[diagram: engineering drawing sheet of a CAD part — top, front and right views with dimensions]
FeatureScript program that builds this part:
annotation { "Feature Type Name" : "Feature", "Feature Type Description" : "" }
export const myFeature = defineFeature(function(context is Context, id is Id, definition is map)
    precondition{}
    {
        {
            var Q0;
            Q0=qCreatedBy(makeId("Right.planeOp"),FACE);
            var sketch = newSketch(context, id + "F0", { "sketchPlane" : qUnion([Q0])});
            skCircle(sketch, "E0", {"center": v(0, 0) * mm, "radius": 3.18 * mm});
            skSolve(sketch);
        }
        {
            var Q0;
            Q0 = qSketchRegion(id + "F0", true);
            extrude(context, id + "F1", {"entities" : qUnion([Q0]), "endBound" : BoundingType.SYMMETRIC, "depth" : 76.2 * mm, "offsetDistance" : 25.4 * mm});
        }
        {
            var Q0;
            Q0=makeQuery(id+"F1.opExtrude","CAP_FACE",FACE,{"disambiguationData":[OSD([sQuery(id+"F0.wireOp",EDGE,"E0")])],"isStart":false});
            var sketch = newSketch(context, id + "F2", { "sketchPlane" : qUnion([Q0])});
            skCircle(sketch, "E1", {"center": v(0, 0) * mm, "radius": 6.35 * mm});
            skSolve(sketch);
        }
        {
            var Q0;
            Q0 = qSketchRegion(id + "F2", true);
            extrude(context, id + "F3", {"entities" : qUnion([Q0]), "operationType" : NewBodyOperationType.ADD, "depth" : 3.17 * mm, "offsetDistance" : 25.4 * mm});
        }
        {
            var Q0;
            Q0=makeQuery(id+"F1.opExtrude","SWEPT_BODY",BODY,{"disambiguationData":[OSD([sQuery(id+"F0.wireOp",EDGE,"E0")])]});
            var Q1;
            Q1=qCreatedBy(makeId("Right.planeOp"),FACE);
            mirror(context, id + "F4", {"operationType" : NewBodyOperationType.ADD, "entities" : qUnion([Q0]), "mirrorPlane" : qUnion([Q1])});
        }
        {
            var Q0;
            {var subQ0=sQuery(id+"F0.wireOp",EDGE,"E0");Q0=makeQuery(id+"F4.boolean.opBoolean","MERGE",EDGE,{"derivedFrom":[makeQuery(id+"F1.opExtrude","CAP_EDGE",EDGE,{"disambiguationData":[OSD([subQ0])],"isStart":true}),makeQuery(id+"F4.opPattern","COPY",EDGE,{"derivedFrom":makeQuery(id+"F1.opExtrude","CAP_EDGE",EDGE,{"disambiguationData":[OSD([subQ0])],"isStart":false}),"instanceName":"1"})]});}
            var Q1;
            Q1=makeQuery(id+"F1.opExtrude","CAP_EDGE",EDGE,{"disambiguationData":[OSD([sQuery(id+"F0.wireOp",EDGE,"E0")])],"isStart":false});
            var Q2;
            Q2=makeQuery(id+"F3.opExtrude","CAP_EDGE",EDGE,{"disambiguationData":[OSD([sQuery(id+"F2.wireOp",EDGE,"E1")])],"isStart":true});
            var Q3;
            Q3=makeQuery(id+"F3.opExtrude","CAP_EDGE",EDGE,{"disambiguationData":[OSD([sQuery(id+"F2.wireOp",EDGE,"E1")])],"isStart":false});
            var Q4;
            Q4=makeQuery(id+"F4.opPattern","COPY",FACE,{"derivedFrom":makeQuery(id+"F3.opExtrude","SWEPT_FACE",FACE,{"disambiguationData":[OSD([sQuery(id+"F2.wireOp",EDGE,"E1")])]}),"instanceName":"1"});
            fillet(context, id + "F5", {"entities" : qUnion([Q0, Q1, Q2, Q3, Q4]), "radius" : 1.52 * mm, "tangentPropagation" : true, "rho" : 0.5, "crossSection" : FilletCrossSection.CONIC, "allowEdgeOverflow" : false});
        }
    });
■ ■ ■
▶ [SHORT EXERCISE]:
Identify each line of the listing above that contains the string "planeOp", and copy those lines out in full.

▶ [IN RESPONSE]:
            Q0=qCreatedBy(makeId("Right.planeOp"),FACE);
            Q1=qCreatedBy(makeId("Right.planeOp"),FACE);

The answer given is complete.